Desde siempre me ha fascinado la gente que celebrando la Eucaristía ha imaginado un mundo diverso. ¡De ser sacerdotes! De ser libres: de levantarse y de rebajarse, de construir, destruir y repartir. De convertirse en loco por Dios. Es posible que tanto a ti como a mí, te entreguen folios ya escritos. Y te inviten a repetirlos hasta la saciedad. Te dan a entender que la página ya está escrita, que está ya llena, que no caben más palabras. Que todo está en orden. Pero tú, si eres un hombre eucarístico, fijas tu mirada en los márgenes, en aquel espacio todo en blanco, virgen, no usado. Es decir, adviertes la posibilidad de anotar intuiciones, intentar empresas, disociarte de lo ya dictado y escrito. Los márgenes son los espacios futuros que te regala la Eucaristía: se vive al margen. Pero también se escribe en los márgenes. Los poetas anotaban sus correcciones en los márgenes. ¡Que perfeccionaban y embellecían sus textos!
Los famosos Padres del desierto nos legaron una serie de dichos y de apologías espirituales muy sugerentes. En una de éstas se recuerda el gesto extravagante de uno de ellos en relación a un discípulo que le preguntaba cuán intensa tenía que ser la unión con Dios. El maestro lo hizo bajar al Nilo y le cogió la cabeza hundiéndola en el agua al punto del sofoco. Cuando desesperado el discípulo consiguió levantar la cabeza sacándola a flote escuchó una pregunta: ¿Qué es lo que más has deseado en estos terribles instantes? “El aire” -respondió naturalmente el discípulo. “Pues bien -concluyó el maestro-, has de desear la comunión con Dios con la misma intensidad con la que necesitas el aire que respiras”.
La Eucaristía.
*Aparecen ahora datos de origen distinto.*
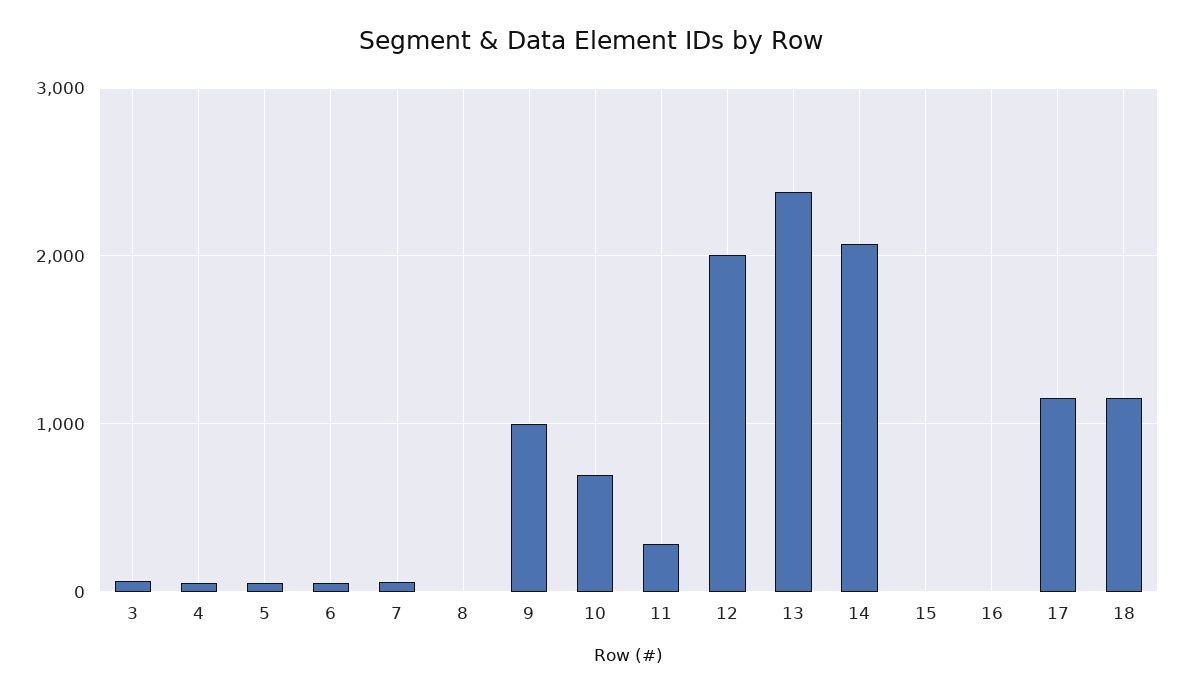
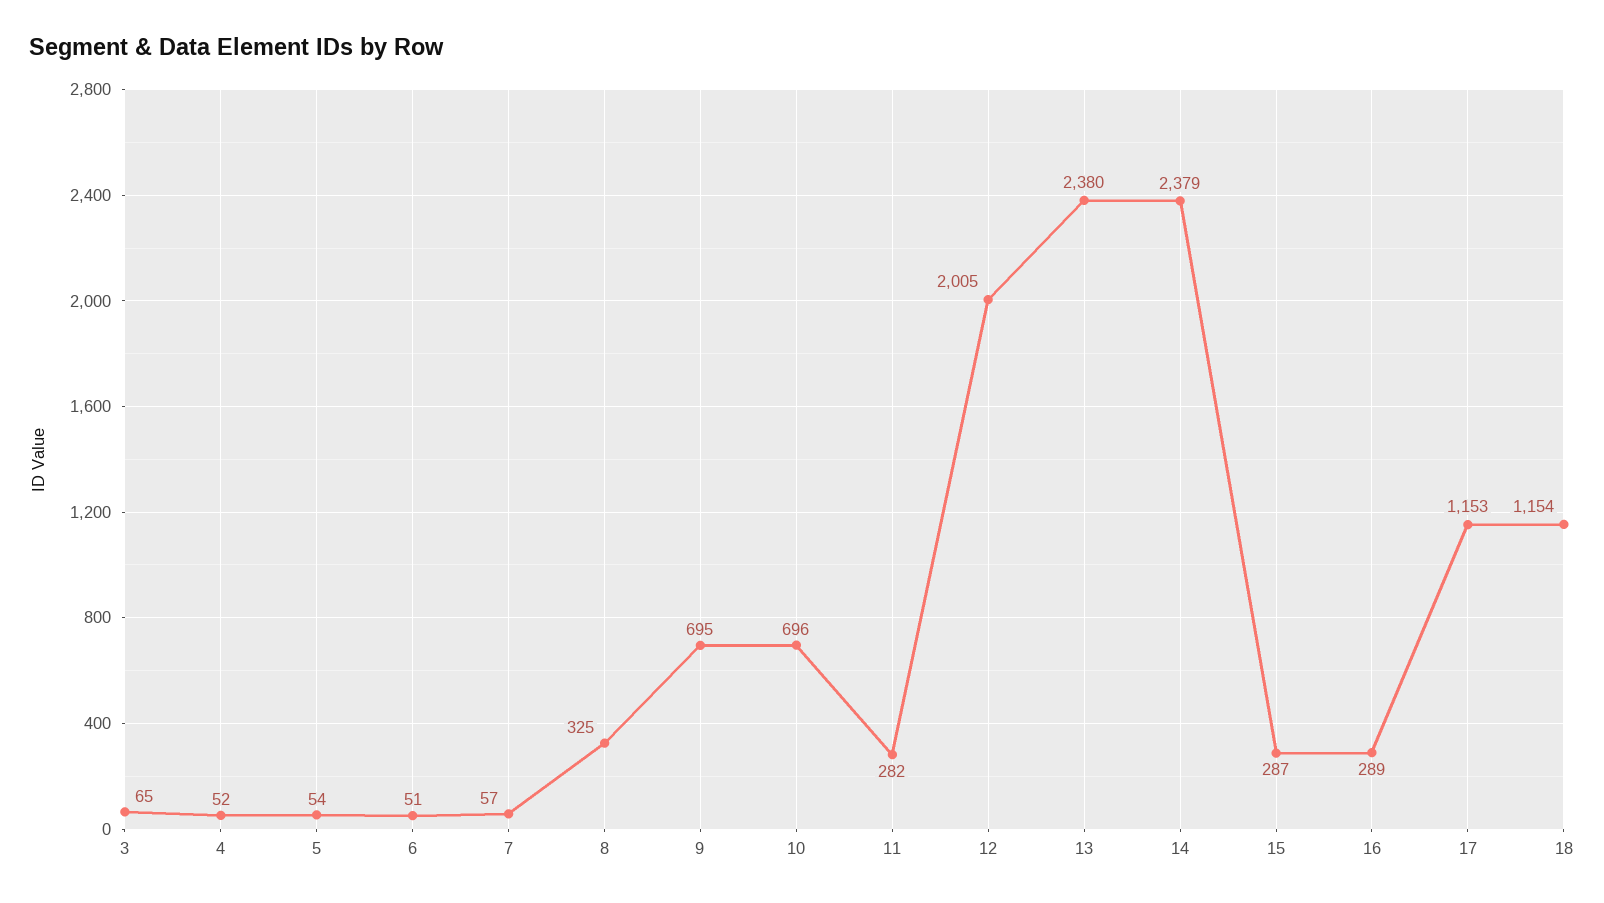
8: 0 -> 325
9: 1000 -> 695
14: 2100 -> 2379
15: 0 -> 287
16: 0 -> 289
La celebro al alba, apenas los sueños ceden su puesto a los primeros pasos. A mediodía, cuando el sol en el cénit se muestra majestuosa lumbrera de fuerza y acontecer. Al atardecer, cuando el alma se serena ante el remanso de las aguas de la febril jornada. Es una exigencia, una pasión, una emoción. Saludamos juntos a la aurora. Acompañamos la carrera del sol. Le damos las buenas noches al unísono. Yo y Él, Él y yo: El gigante y el niño. La perfección y el pecado. El orgullo y la misericordia. Arrodillado, con las manos extendidas a punto de consagrar, con los pies temblorosos advierto de nuevo el aroma del pan entrar en la piel. El sabor del riesgo. La aventura de la libertad. Cuando salgo, me parece que vuelo. O corro. O camino...
¡Qué deseo loco de incendiar el mundo y abrasarlo! ¡Dentro de aquel cuerpazo de escándalo!